# Problema planteado 1
Transcribe sin cambios el fragmento del pasaje sobre el Concilio Vaticano II que va de "Pero debemos ahora" a "inauguración del Concilio.".

# Pasaje de origen
•••

Pero debemos ahora remontarnos a aquel que convocó el
Concilio Vaticano II y lo inauguró: el beato Juan XXIII. En
el discurso de apertura, presentó el fin principal del
Concilio en estos términos: «El supremo interés del Concilio
Ecuménico es que el sagrado depósito de la doctrina
cristiana sea custodiado y enseñado de forma cada vez más
eficaz… La tarea principal de este Concilio no es, por lo
tanto, la discusión de este o aquel tema de la doctrina…
Para eso no era necesario un Concilio... Es preciso que esta
doctrina verdadera e inmutable, que ha de ser fielmente
respetada, se profundice y presente según las exigencias de
nuestro tiempo» (AAS 54 [1962], 790. 791-792). Así decía el
Papa Juan en la inauguración del Concilio.

•••

# Registros de datos
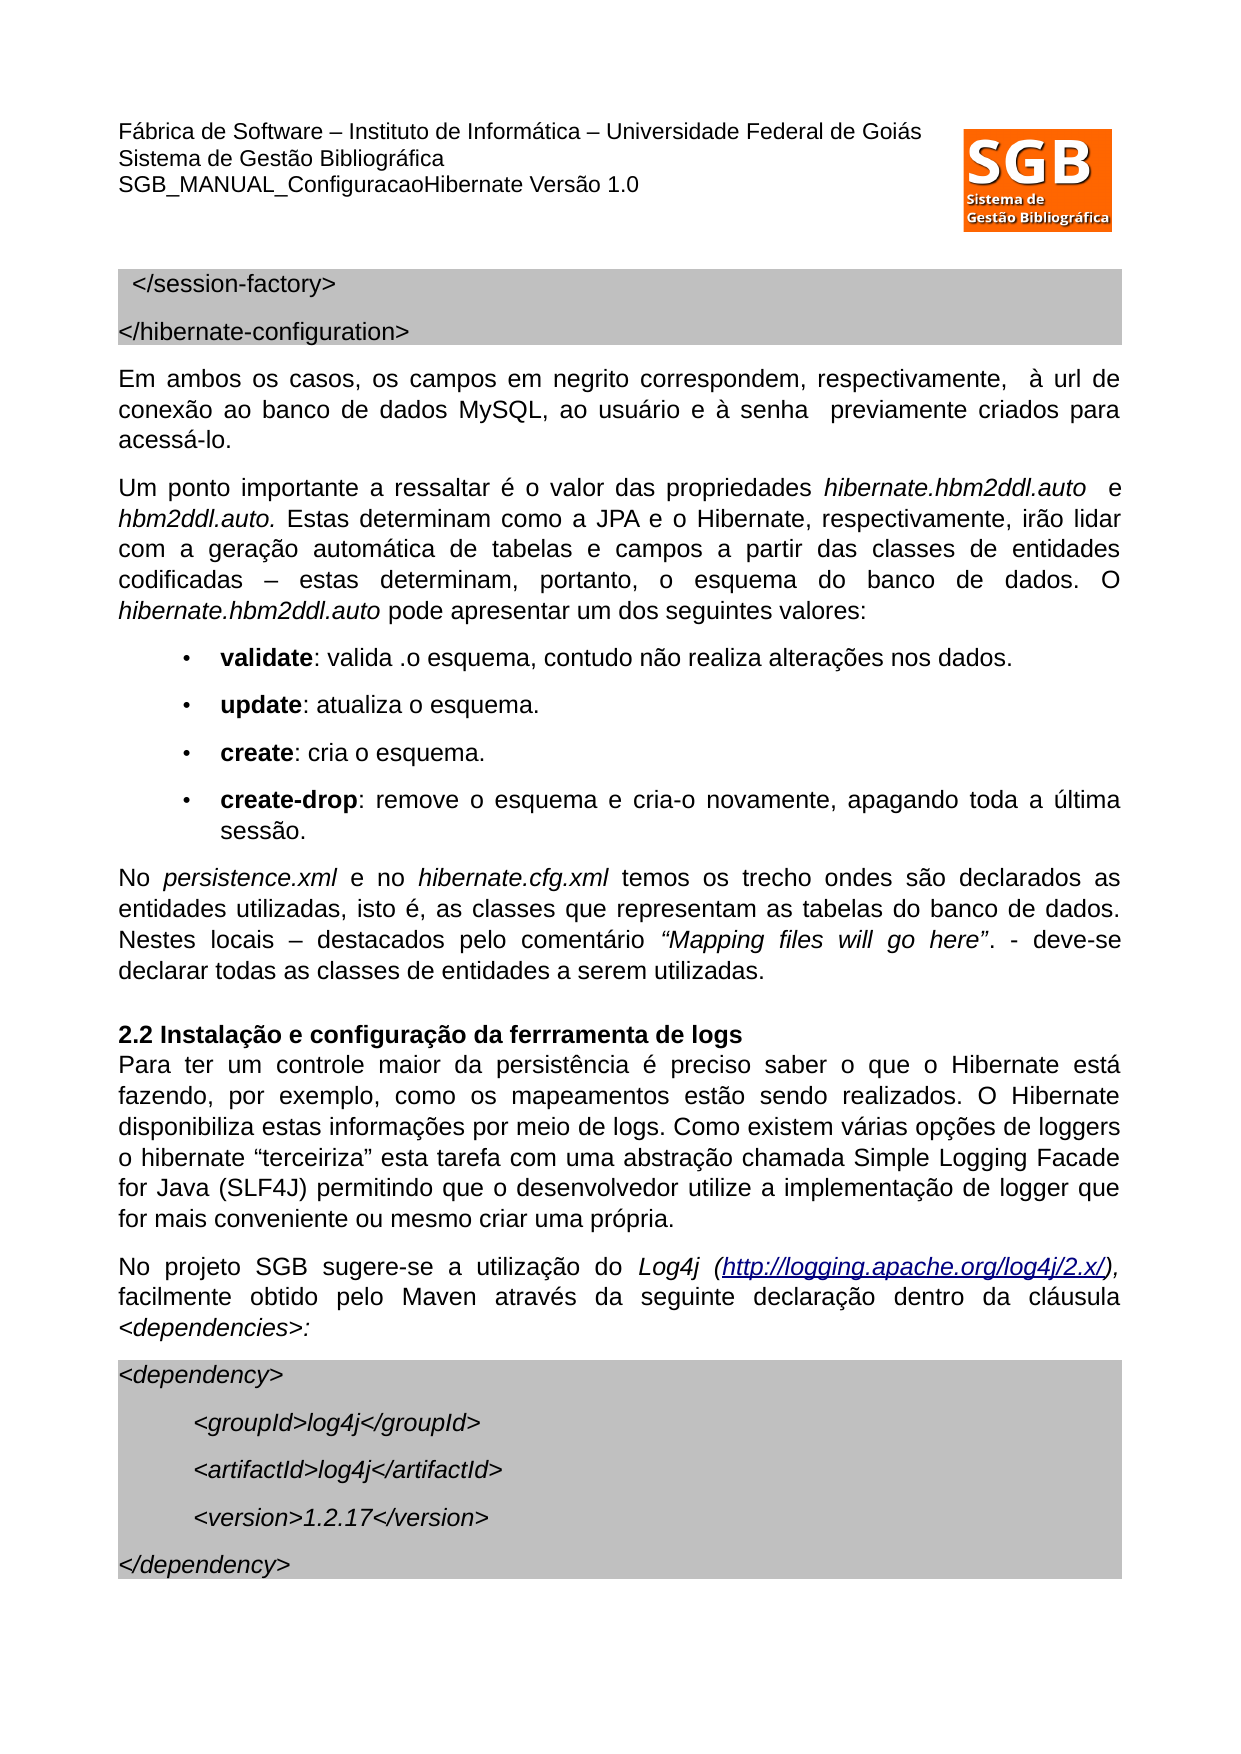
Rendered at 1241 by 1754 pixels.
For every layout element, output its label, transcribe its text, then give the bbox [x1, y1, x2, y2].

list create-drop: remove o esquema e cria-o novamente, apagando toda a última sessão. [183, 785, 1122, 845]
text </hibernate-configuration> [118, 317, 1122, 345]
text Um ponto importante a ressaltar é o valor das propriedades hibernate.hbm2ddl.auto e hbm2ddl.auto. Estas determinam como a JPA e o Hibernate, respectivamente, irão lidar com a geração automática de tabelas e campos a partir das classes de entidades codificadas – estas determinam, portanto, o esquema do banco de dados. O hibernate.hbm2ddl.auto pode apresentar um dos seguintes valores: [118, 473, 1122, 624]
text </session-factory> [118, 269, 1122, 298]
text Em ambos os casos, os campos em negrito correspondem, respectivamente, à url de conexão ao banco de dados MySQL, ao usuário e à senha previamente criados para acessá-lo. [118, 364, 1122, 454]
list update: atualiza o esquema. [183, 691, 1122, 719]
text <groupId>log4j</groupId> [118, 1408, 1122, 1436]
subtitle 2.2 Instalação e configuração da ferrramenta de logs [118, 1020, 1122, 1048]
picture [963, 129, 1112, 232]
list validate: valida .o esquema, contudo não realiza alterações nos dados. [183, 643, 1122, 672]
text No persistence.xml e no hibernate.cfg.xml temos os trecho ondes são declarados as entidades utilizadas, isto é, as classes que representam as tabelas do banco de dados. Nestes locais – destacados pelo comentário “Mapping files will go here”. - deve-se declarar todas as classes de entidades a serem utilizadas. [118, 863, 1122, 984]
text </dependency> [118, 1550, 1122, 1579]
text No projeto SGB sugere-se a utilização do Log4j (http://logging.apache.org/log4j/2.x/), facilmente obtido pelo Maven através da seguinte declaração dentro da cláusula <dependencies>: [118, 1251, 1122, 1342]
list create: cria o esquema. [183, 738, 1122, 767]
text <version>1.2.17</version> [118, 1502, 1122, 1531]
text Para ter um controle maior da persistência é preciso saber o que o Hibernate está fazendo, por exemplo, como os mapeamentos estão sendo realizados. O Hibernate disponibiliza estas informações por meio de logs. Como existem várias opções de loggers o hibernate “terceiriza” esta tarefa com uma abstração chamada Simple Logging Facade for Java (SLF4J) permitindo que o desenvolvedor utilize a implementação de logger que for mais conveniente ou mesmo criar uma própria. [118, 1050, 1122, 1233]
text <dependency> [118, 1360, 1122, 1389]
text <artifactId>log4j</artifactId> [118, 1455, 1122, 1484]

•••

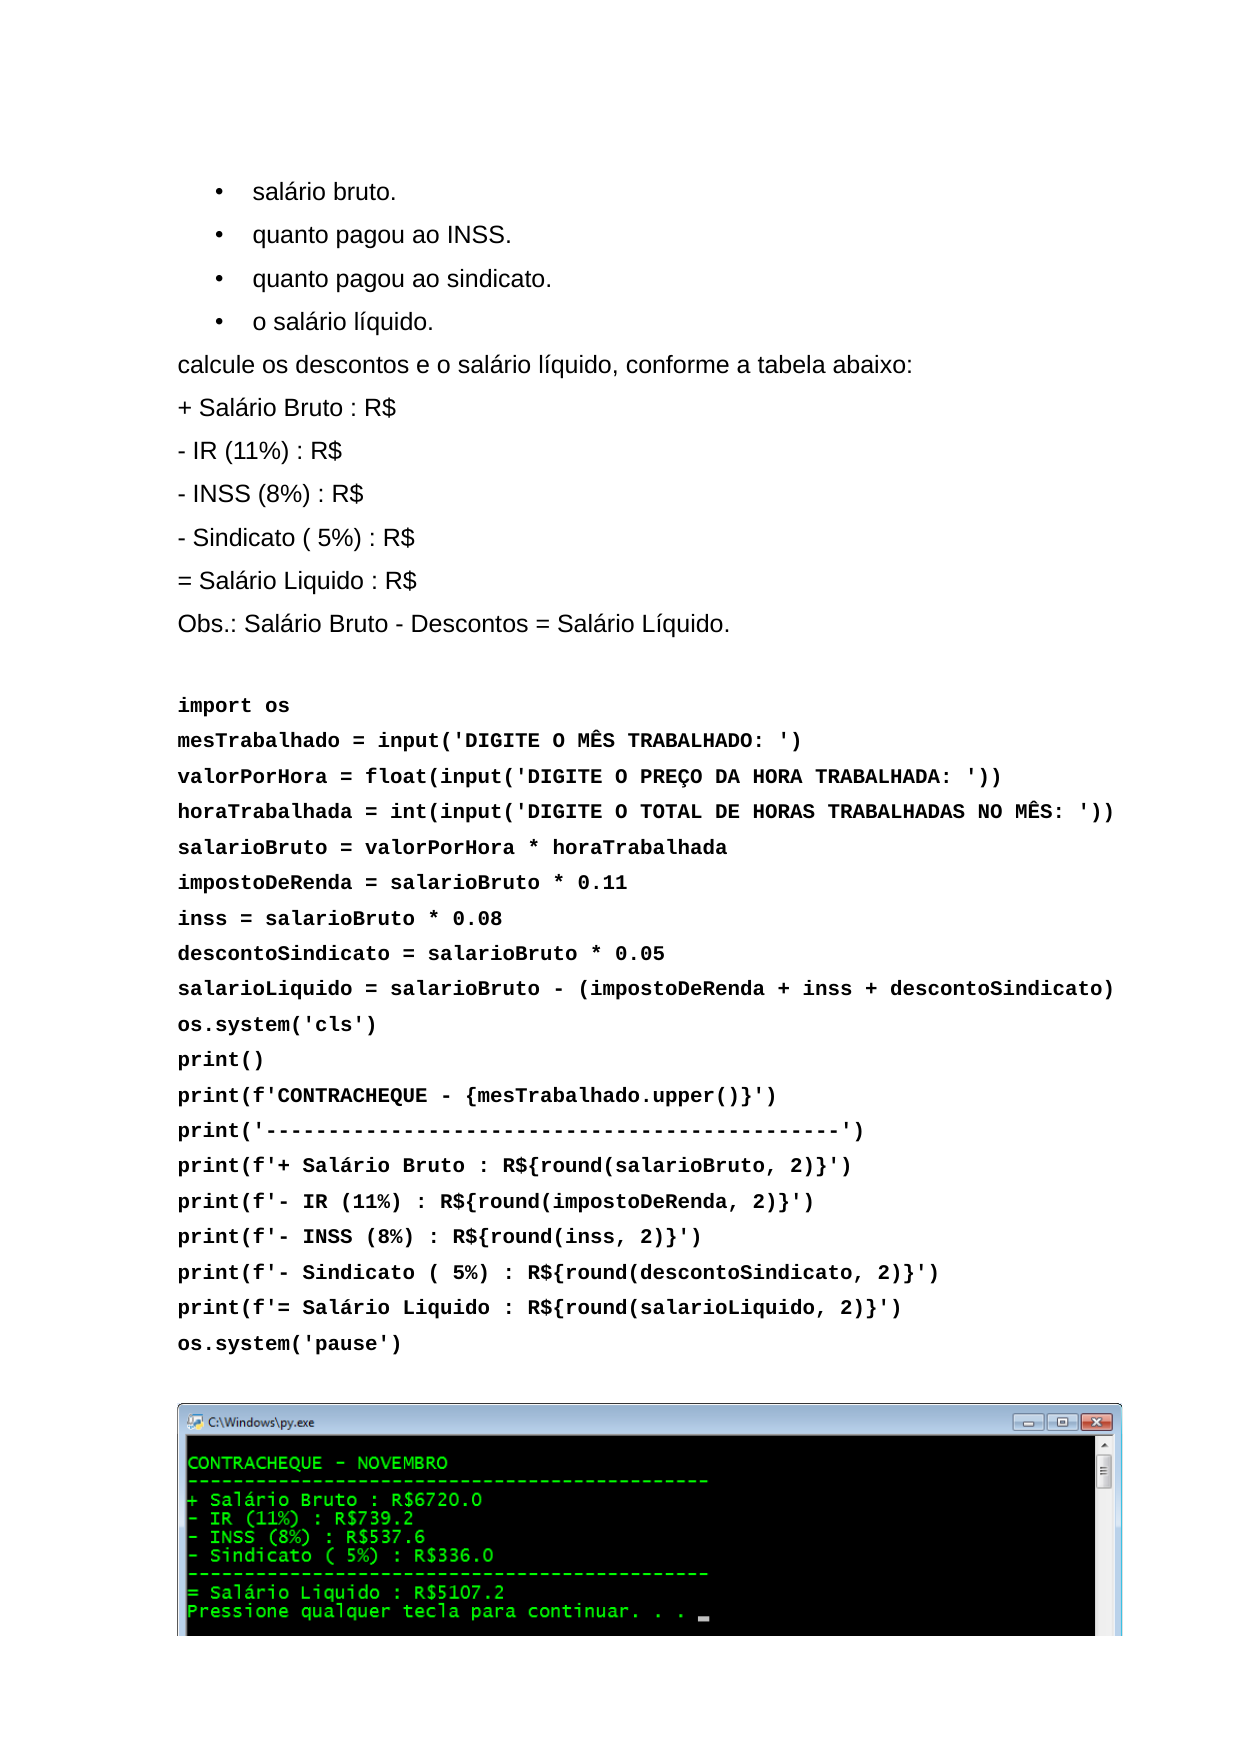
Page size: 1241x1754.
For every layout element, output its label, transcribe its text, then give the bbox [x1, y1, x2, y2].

•••

# Problema planteado 2
Extrae de los registros todas las líneas que contengan la palabra "logs", teniendo en cuenta la distinción entre mayúsculas y minúsculas.

# Respuesta 1
Pero debemos ahora remontarnos a aquel que convocó el
Concilio Vaticano II y lo inauguró: el beato Juan XXIII. En
el discurso de apertura, presentó el fin principal del
Concilio en estos términos: «El supremo interés del Concilio
Ecuménico es que el sagrado depósito de la doctrina
cristiana sea custodiado y enseñado de forma cada vez más
eficaz… La tarea principal de este Concilio no es, por lo
tanto, la discusión de este o aquel tema de la doctrina…
Para eso no era necesario un Concilio... Es preciso que esta
doctrina verdadera e inmutable, que ha de ser fielmente
respetada, se profundice y presente según las exigencias de
nuestro tiempo» (AAS 54 [1962], 790. 791-792). Así decía el
Papa Juan en la inauguración del Concilio.

# Respuesta 2
subtitle 2.2 Instalação e configuração da ferrramenta de logs [118, 1020, 1122, 1048]
text Para ter um controle maior da persistência é preciso saber o que o Hibernate está fazendo, por exemplo, como os mapeamentos estão sendo realizados. O Hibernate disponibiliza estas informações por meio de logs. Como existem várias opções de loggers o hibernate “terceiriza” esta tarefa com uma abstração chamada Simple Logging Facade for Java (SLF4J) permitindo que o desenvolvedor utilize a implementação de logger que for mais conveniente ou mesmo criar uma própria. [118, 1050, 1122, 1233]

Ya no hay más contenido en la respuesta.